TV

‘Orange Is the New Black’ ignites a TV revolution for women

Pretty was never the point. When Piper Chapman (Taylor Schilling) entered the Litchfield, Conn., prison we see in “Orange Is the New Black,” the world she knew in Park Slope, Brooklyn, disappeared before her eyes. And ours. She was confronted with communal toilets, where inmates waited on line, rolls of toilet paper in hand, while jailhouse horndog Nicky Nichols (Natasha Lyonne) openly had sex with other women. The hair salon was run by an African-American transgender woman (Laverne Cox), the kitchen by a Russian battle-ax named Red (Kate Mulgrew). Her bunk mate was Claudette (Michelle Hurst), a ferocious Caribbean woman who was a messy killer outside and a neat-freak inside.

So long food co-op, hello Cellblock H.

Created by Jenji Kohan and adapted from the memoir by Piper Kerman, the second season of “Orange” is available for streaming Friday and has already toppled all notions of what a television series about women looks and sounds like. While network shows — with the exception of the Shonda Rhimes productions “Grey’s Anatomy” and “Scandal” — have slowly added minority characters, the cast of this series has dozens. Laverne Cox, the actress playing the transgender beautician, Sophia, is transgender herself.

As Piper became changed by this microcosm of female subversion, so too were our notions of what kind of actresses we saw on TV. Makeup is minimal. Wardrobe, too.

This is the “Orange” revolution.

“Orange” actress Laverne Cox, who plays Sophia, made the cover of Time for increasing awareness of the transgender community.

“There are women of all different shapes. Many of the characters are over 40. There are short women, straight, gay, old; everyone is represented here,” says Lorraine Toussaint, who joins the cast this year as Vee, a sinister drug den mother. “Our audience has fallen in love with these women in one way or another and totally identified with certain characters because women get to see themselves. It’s so empowering to see yourself reflected in television shows. That’s what this show is doing. It’s a complete mythbuster.”

One of the myths busted by “Orange” is that female characters have to be a little likable. It goes beyond antiheroes like the bipolar CIA agent Carrie Mathison of “Homeland” and drug-abusing nurse Jackie Peyton of “Nurse Jackie,” offering characters who have been judged by the state as beyond redemption: They are criminals. Drug mules. Murderers. Thieves. But what should repel us about them is ultimately what draws us to them.
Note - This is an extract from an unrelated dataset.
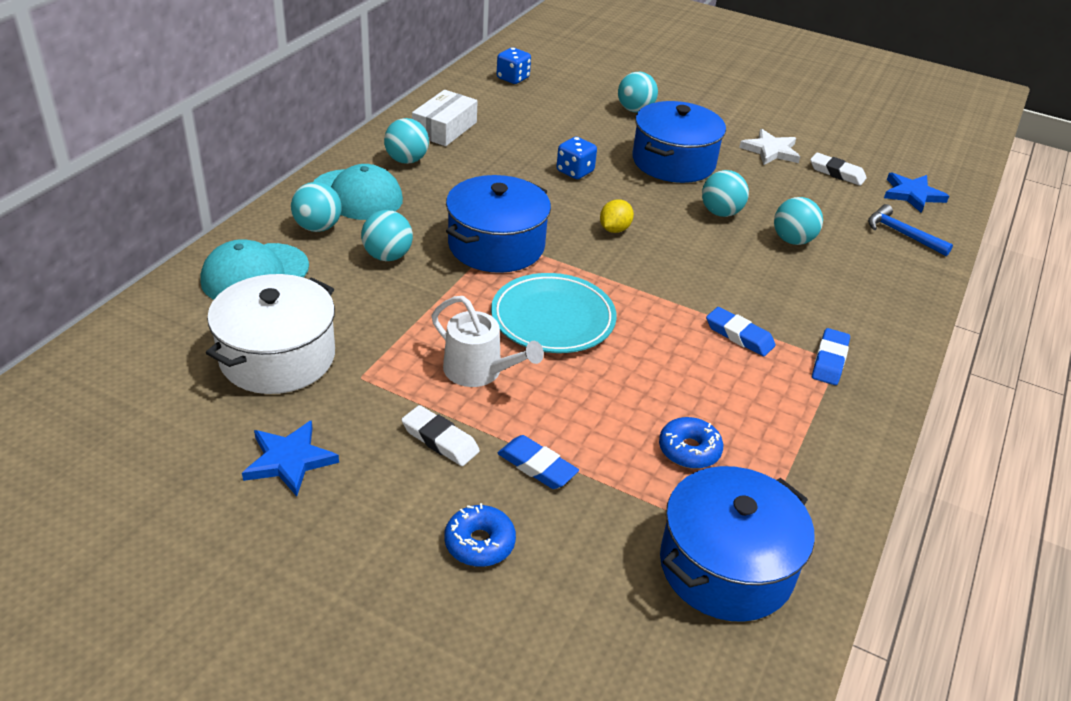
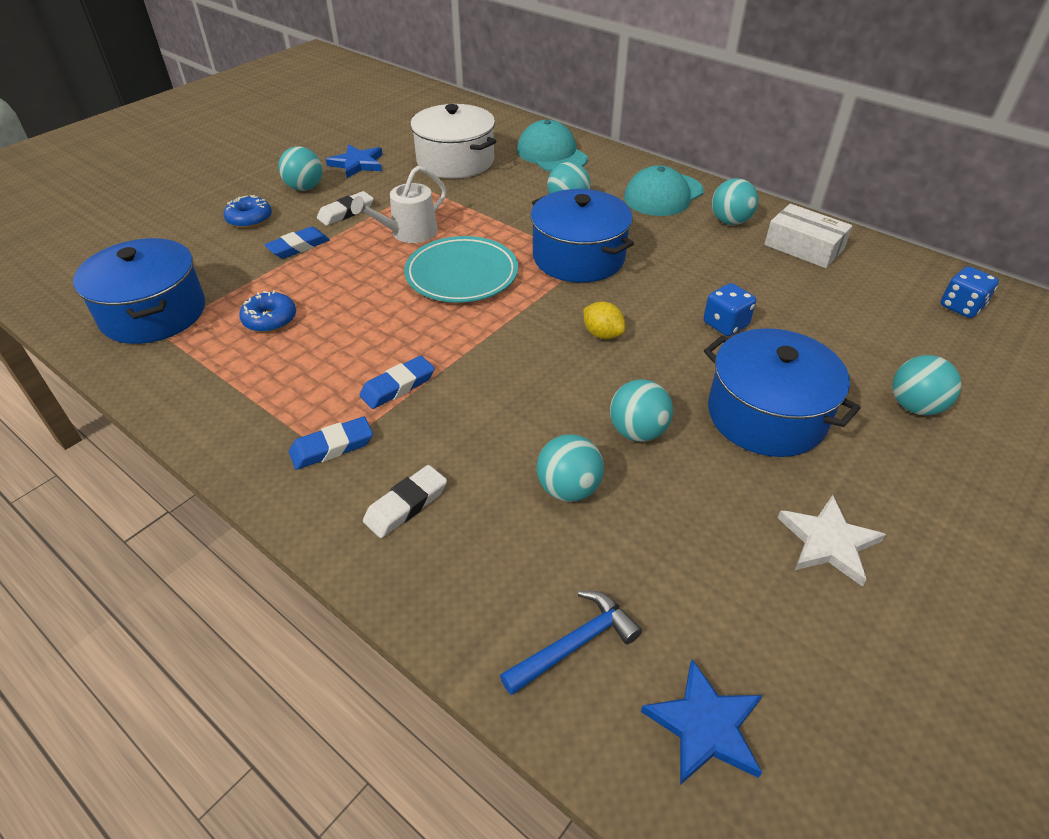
camera: 105 degrees right, 5 degrees up
turquoise ball [291,182,342,232] -> turquoise ball moved to [278,146,322,191]
white eraser [810,153,867,186] -> white eraser moved to [363,465,447,538]
blue eraser [812,328,850,385] -> blue eraser turned 60 degrees counterclockwise [289,417,373,470]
As Rhimes said to Time magazine about Kohan, “She’s turned criminals into women we know, women we care about, women we root for. Just as important, and in a way that is shamefully rare today, Jenji’s characters are a breathtaking riot of color and sexual orientation on-screen. Jenji shows a passion for diversity by creating characters of all backgrounds who are three-dimensional, flawed and sometimes unpleasant, but always human.”

Their humanity would not come through without the cast Kohan has assembled. “I think ‘Orange’ is phenomenal,” says Alexa Fogel, casting director of “The Wire,” which pioneered roles for minority men in the same way “Orange” has for women. “They’re writing about a unique environment that we haven’t seen before and I think that’s part of the reason people are so taken with the show.”

Both HBO and Showtime (where Kohan worked on “Weeds”) turned down “Orange Is the New Black” when she shopped the series to them. Now Netflix, which has renewed “Orange” for a third season before its Season 2 premiere, has the buzziest female-centric show on all of television, with its network confirming that its popularity has surpassed the much starrier “House of Cards.”

“‘Orange Is the New Black’ is like taking the second golden age of television and pushing it further along,” says Brad Adgate, senior vice president and director of research at Horizon Media.

The influence of “Orange” will be felt this fall as the broadcast networks add more shows with strong roles for minority actresses. Oscar winner Octavia Spencer stars as a nurse in Fox’s “Red Band Society.” Oscar nominee and two-time Tony winner Viola Davis heads up Rhimes’ “How To Get Away With Murder” on ABC. And we’ll even have a black female president, played by Alfre Woodard (“12 Years a Slave”), in NBC’s “State of Affairs.”

“I think the show will change how women are seen in Hollywood,” says Toussaint. “There’s this myth that female-driven shows can’t be successful or can’t make as much money domestically or abroad [as shows about men], and this show has blown that all out of the water.”